Passage:
Philadelphia Business Journal | John George | February 1, 2013
InfraScan, a Philadelphia medical-device company, has received Food and Drug Administration approval for its new and improved Infrascanner Model 2000.
What it is: The Infrascanner Model 2000 is a noninvasive handheld brain hematoma detector. It is used to detect intracranial bleeding, identifying those patients who would most benefit from immediate referral to a CT scan and neurosurgical intervention.
Who helped: The device was developed in a partnership with the U.S. Navy and Marine Corps.
Improvements: The new model — described by a company as a “ruggedized, integrated, user-friendly unit” — features upgrades that meet the specifications of the Marines. Its features include a disposable patient interface that uses near-infrared technology to identify bleeding inside the skull.
About traumatic brain injury: Each year, an estimated 1.5 million people in the United States, and 10 million people worldwide, seek medical treatment for head trauma. Intracranial hematomas resulting from a traumatic brain injury are life-threatening and have been reported to occur as the primary injury in 40 percent of patients with severe head injury. The rate of successful treatment improves with the timely diagnosis and intervention.
What the CEO is saying: “FDA approval in the U.S. allows InfraScan to offer an industry first — a powerful tool for use by civilian and military medical professionals to quickly triage head trauma patients,” said Baruch Ben Dor, InfraScan’s president and CEO. “Shortening the time to treatment through effective detection of intracranial bleeding can mean preserving brain function in a patient and even saving lives.”

Required work: Copy the part of the article about the Infrascanner Model 2000 starting at "What it is: The" and ending at "and neurosurgical intervention.", replacing "handheld" with "portable".

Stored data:

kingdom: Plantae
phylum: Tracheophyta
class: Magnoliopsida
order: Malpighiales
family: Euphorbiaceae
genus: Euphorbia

Task output:
What it is: The Infrascanner Model 2000 is a noninvasive portable brain hematoma detector. It is used to detect intracranial bleeding, identifying those patients who would most benefit from immediate referral to a CT scan and neurosurgical intervention.